[Tasks and exercises]
• 1. From the RealPage litigation page, write out everything from "Supporters of the" down to "to inflate rents." word for word.
• 2. The RealPage litigation page says that using RealPage software is not in itself evidence of wrongdoing. In one to three sentences, explain why it says this.

[Text provided]
From Realpage website:
UPDATE Dec 9, 2024: US DOJ has ended their criminal probe of Realpage. The civil litigation continues.
UPDATE March 2024: In addition to their civil investigation, US Department of Justice has opened a criminal investigation into Realpage software.
UPDATE July 2024: Realpage’s new rebuttal website presents their answers to allegations their software enables rent setting collusion.
UPDATE July 2024: Statement from Realpage
Colorado Realpage Litigation News from Google search
It is alleged that:
Many residential landlords used a common database to illegally share non-public (think ‘insider’) information with their competitors regarding their rental properties.
They used RealPage software to analyze that shared data.
The software then recommended rental amounts to all the participating landlords.
This post is in reference to multiple similar lawsuits around the country involving RealPage software.
However, this software is widely used and the fact that a company happens to use RealPage software does not mean they are doing anything improper or illegal. There is no implication that simply using RealPage software is evidence of wrongdoing.
Feb 2024 – Arizona’s State Attorney General Kris Mayes has sued 9 major Arizona landlords and states that misusing RealPage software has:
“directly contributed to Arizona’s affordable housing crisis”
“the leasing companies were taught by RealPage to lie”
Mayes claims people were made homeless as a result.
Legislation has been proposed in Colorado to ban the use of ‘algorithmic devices’ including RealPage to set rent.
The bill states that a landlord, in setting the amount of rent to be charged to a tenant for the occupancy of a residential premises, may not employ or rely upon an algorithmic device that uses, incorporates, or was trained with nonpublic competitor data.
But House Bill 24-1057 faces a mountain of opposition from well-connected interest groups like the Denver Metro Chamber of Commerce, the Colorado Apartment Association, and some multifamily technology companies, which could imperil the bill’s progress.
Supporters of the bill include groups like the ACLU of Colorado, the Colorado Poverty Law Project, and the Colorado Center on Law and Policy.
The Federal Court finds that the…most persuasive evidence …
is the simple undisputed fact that
each RMS Client Defendant provided RealPage its proprietary commercial data, knowing that RealPage would require the same from its horizontal competitors and use all of that data to recommend rental prices to its competitors.
the Complaints adequately allege violations of Section 1 of the Sherman Act
The U.S. Department of Justice on Nov 15, 2023 stepped into a massive antitrust lawsuit filed by dozens of tenants who are accusing a tech company’s apartment software of helping landlords collude to inflate rents.
The DOJ action comes after a ProPublica investigation last year found that Texas-based software provider RealPage used algorithms to recommend rents to landlords across the country to maximize profits — a practice that experts said may violate antitrust laws.

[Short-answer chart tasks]
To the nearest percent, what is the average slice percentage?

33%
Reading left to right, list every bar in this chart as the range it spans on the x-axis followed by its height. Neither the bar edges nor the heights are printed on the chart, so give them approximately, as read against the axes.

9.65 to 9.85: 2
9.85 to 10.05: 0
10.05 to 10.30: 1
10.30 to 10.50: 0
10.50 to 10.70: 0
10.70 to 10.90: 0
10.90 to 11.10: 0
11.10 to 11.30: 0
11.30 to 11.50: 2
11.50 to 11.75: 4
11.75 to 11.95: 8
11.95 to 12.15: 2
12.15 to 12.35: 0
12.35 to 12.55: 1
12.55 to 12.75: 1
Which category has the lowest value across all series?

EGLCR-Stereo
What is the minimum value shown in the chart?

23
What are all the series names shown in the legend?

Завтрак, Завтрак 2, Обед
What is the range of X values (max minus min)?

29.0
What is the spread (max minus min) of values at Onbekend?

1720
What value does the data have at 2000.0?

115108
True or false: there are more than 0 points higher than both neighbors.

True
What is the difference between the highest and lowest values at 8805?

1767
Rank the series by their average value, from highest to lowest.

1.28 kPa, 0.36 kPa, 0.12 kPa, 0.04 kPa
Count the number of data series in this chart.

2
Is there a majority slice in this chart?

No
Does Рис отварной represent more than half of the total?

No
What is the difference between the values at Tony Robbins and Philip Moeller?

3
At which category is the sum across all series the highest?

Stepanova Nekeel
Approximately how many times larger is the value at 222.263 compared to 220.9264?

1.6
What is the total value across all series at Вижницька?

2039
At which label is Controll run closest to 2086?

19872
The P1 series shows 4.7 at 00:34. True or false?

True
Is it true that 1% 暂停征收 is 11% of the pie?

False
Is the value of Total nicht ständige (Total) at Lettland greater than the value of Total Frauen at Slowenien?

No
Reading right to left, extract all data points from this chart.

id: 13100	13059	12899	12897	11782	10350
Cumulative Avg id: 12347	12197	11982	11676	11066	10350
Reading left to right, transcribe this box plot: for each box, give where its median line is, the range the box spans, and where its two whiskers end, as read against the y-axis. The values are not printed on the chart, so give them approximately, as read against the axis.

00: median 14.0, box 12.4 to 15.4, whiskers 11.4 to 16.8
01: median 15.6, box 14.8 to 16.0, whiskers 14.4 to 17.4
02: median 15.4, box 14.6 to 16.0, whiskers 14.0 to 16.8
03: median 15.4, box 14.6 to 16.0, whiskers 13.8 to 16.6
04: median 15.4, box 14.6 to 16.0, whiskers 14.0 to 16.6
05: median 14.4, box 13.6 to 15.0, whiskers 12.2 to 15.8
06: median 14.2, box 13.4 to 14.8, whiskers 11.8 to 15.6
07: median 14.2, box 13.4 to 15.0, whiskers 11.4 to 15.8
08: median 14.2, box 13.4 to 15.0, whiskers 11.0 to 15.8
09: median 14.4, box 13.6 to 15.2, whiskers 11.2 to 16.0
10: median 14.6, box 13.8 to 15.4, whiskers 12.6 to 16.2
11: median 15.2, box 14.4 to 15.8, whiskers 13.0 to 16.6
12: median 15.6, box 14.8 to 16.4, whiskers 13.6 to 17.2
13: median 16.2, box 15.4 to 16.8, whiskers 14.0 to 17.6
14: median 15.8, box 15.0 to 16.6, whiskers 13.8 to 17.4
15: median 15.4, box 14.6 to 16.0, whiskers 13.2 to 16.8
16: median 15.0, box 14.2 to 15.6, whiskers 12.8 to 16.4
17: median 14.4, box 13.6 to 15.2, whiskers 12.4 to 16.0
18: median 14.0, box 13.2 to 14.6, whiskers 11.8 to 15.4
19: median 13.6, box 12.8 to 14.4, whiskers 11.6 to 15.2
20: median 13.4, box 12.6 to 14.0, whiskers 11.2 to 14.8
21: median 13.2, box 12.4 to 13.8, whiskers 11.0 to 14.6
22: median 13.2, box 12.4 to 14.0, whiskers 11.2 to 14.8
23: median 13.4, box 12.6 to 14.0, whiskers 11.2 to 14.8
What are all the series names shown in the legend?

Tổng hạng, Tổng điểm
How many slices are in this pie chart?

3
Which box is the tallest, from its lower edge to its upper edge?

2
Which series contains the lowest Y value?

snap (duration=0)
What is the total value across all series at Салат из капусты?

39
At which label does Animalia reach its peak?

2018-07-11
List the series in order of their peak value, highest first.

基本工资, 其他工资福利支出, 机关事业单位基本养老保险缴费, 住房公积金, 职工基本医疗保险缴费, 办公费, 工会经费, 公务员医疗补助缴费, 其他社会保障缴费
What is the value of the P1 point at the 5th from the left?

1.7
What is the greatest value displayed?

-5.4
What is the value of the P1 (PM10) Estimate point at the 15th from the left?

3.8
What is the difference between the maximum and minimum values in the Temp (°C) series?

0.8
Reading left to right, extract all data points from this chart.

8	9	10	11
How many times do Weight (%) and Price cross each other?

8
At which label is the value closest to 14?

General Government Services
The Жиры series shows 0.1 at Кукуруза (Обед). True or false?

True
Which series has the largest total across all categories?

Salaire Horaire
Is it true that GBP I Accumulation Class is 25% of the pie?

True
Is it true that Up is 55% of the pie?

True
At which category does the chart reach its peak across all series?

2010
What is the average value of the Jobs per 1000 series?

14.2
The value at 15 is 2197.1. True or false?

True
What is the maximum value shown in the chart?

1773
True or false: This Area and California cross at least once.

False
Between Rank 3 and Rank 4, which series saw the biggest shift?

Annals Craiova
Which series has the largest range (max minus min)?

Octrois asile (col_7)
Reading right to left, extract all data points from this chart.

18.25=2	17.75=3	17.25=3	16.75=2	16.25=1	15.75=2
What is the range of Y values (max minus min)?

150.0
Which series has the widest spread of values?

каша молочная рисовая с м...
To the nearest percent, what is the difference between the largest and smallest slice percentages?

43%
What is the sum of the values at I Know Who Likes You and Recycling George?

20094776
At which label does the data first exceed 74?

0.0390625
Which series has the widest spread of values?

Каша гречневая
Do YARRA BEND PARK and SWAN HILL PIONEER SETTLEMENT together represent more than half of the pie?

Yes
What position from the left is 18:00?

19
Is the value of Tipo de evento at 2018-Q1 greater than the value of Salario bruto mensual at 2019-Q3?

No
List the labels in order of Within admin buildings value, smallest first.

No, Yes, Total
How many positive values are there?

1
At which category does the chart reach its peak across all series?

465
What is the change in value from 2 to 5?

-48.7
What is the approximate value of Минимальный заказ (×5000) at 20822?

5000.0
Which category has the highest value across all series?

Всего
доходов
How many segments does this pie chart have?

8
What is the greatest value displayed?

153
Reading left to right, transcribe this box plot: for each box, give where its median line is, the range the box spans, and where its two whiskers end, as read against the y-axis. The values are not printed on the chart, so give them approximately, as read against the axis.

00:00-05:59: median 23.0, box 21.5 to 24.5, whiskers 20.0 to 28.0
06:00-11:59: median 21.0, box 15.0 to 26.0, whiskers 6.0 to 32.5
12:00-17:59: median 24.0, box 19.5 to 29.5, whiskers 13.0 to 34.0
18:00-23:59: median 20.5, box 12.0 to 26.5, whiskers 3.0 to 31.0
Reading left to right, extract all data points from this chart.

[List of answers]
• 1.
Supporters of the bill include groups like the ACLU of Colorado, the Colorado Poverty Law Project, and the Colorado Center on Law and Policy.
The Federal Court finds that the…most persuasive evidence …
is the simple undisputed fact that
each RMS Client Defendant provided RealPage its proprietary commercial data, knowing that RealPage would require the same from its horizontal competitors and use all of that data to recommend rental prices to its competitors.
the Complaints adequately allege violations of Section 1 of the Sherman Act
The U.S. Department of Justice on Nov 15, 2023 stepped into a massive antitrust lawsuit filed by dozens of tenants who are accusing a tech company’s apartment software of helping landlords collude to inflate rents.

• 2. The page notes that RealPage software is widely used. Because of that, the mere fact that a company happens to use it does not mean the company is doing anything improper or illegal.